─── Provided data ───

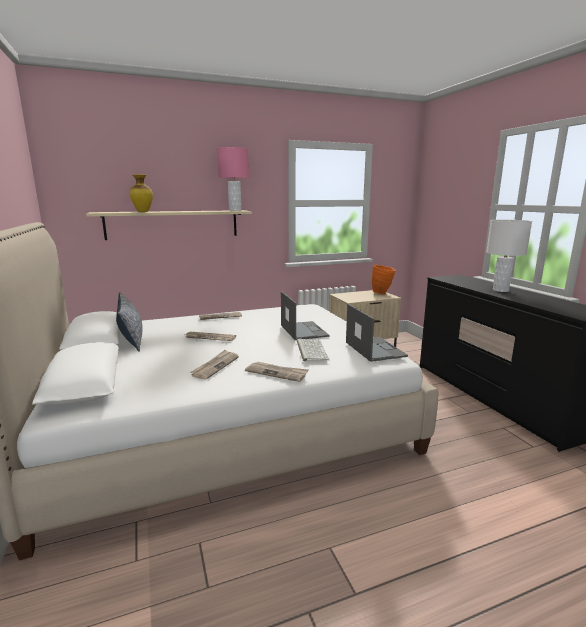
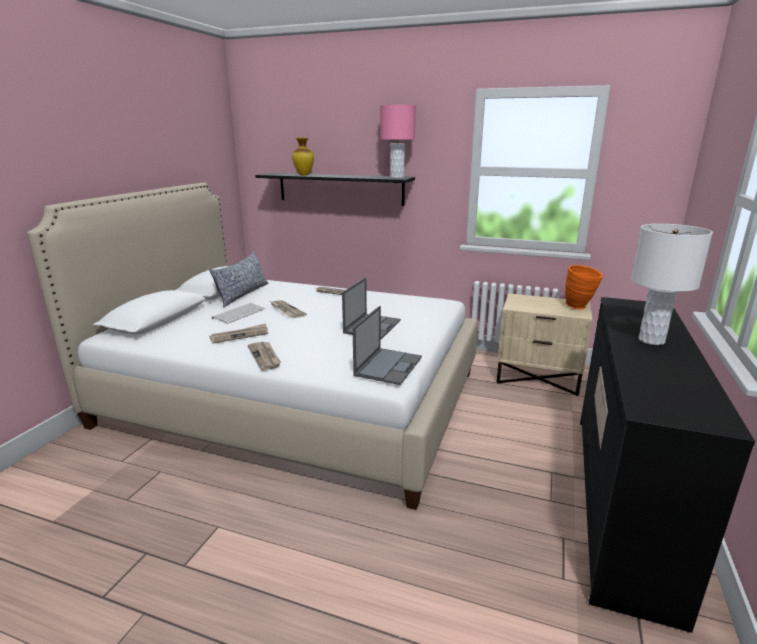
camera: 40 degrees right, 5 degrees up
beige shelf [86,210,252,240] -> black shelf [255,173,415,206]
keyboard [297,339,330,361] -> keyboard moved to [212,303,265,324]

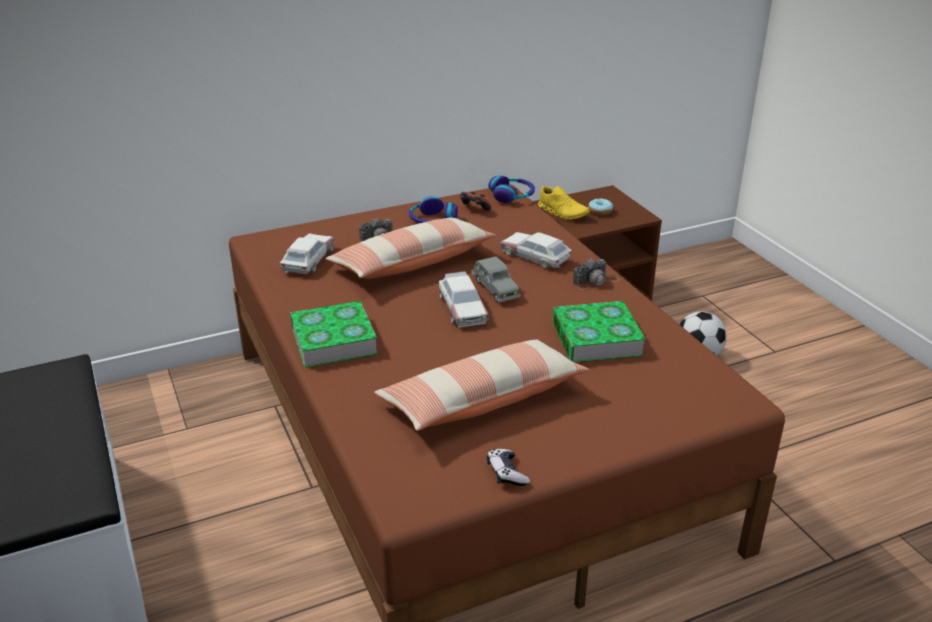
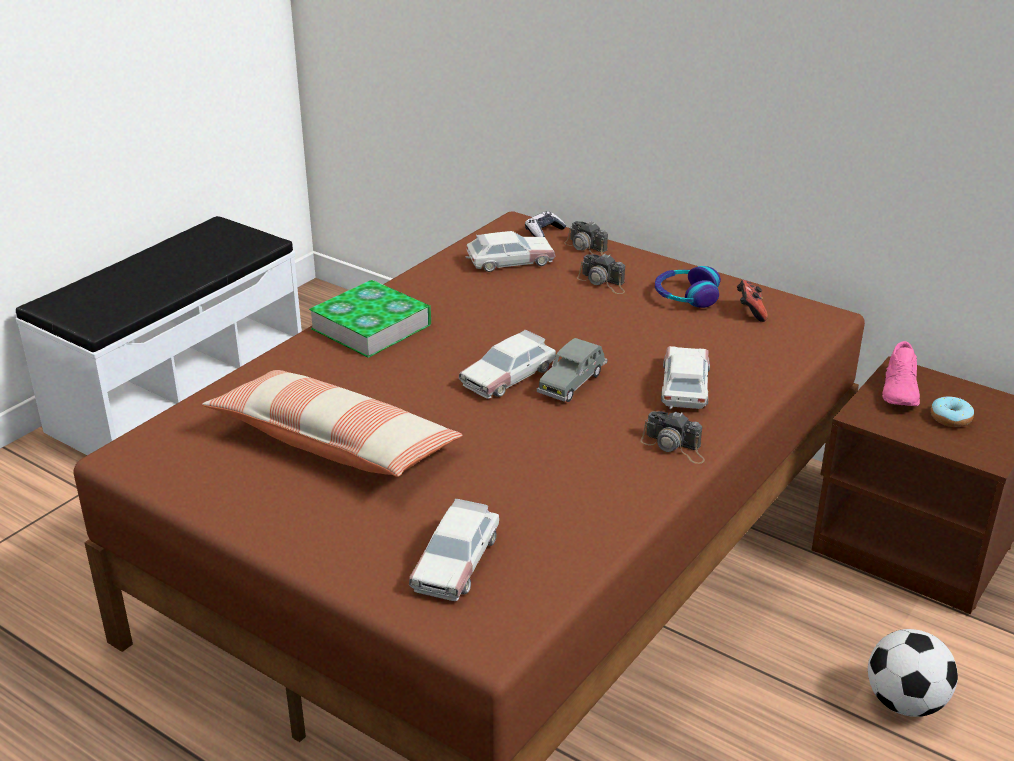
camera: 60 degrees right, 0 degrees up
pillow [325,218,496,279] -> none
game controller [487,449,530,486] -> game controller moved to [525,212,566,237]
headphones [488,175,535,203] -> none
yellow shoe [538,186,589,220] -> pink shoe [882,341,920,406]
book [552,301,646,363] -> none
none -> toy car [409,499,499,601]
none -> camera [564,221,608,255]

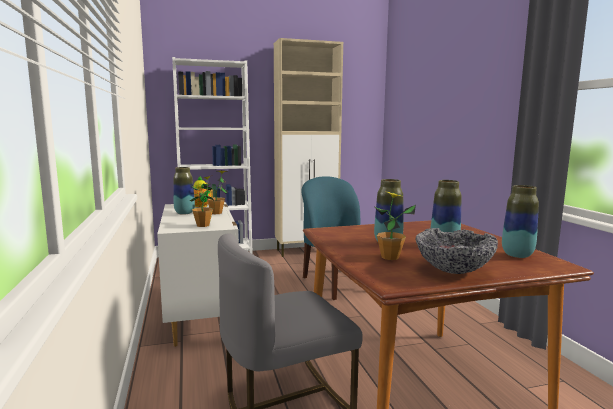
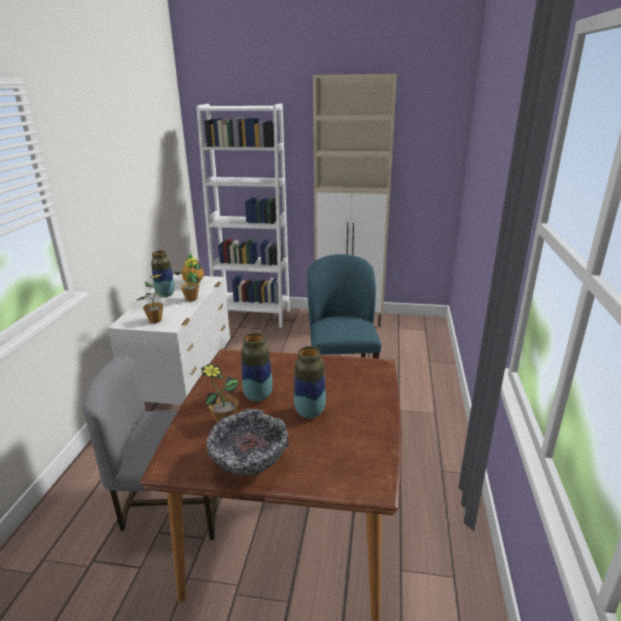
camera: 25 degrees right, 15 degrees up
vase [502,185,539,258] -> none

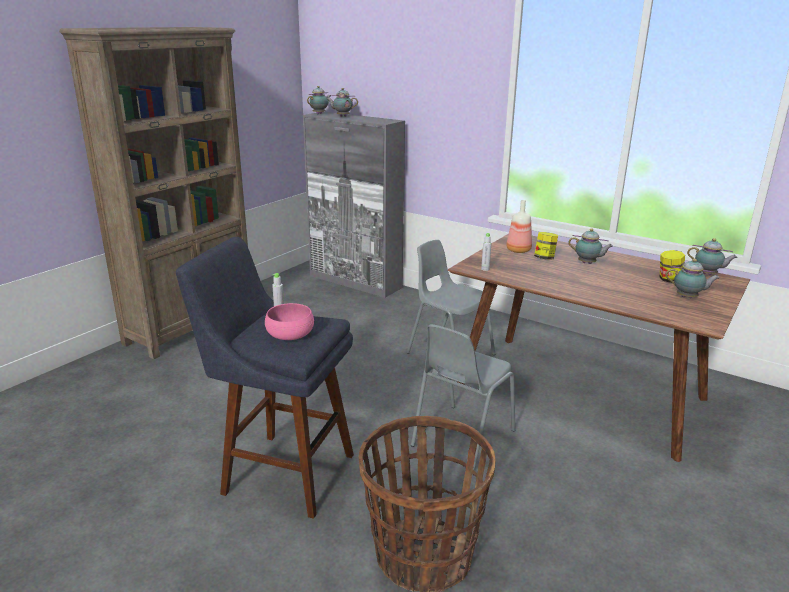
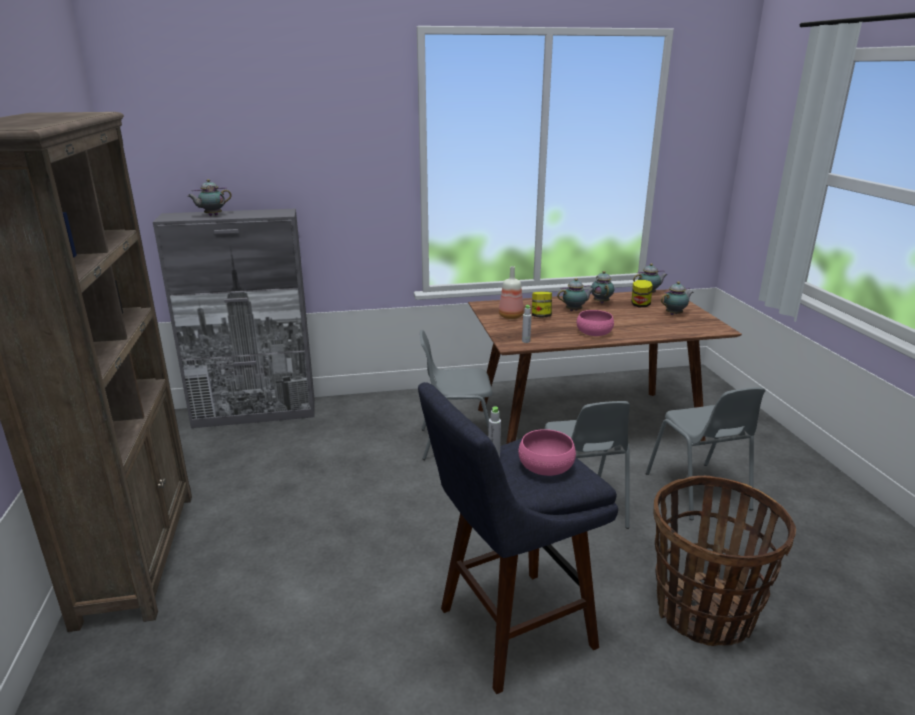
camera: 45 degrees left, 0 degrees up
teapot [307,86,330,114] -> teapot moved to [591,271,614,303]
none -> pink bowl [577,310,614,336]
none -> grey chair [646,387,766,520]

───

About this task: Start at the first line and set down all of the data exactly, passing over the pictures.

Output of the task:
camera: 40 degrees right, 5 degrees up
beige shelf [86,210,252,240] -> black shelf [255,173,415,206]
keyboard [297,339,330,361] -> keyboard moved to [212,303,265,324]

camera: 60 degrees right, 0 degrees up
pillow [325,218,496,279] -> none
game controller [487,449,530,486] -> game controller moved to [525,212,566,237]
headphones [488,175,535,203] -> none
yellow shoe [538,186,589,220] -> pink shoe [882,341,920,406]
book [552,301,646,363] -> none
none -> toy car [409,499,499,601]
none -> camera [564,221,608,255]

camera: 25 degrees right, 15 degrees up
vase [502,185,539,258] -> none

camera: 45 degrees left, 0 degrees up
teapot [307,86,330,114] -> teapot moved to [591,271,614,303]
none -> pink bowl [577,310,614,336]
none -> grey chair [646,387,766,520]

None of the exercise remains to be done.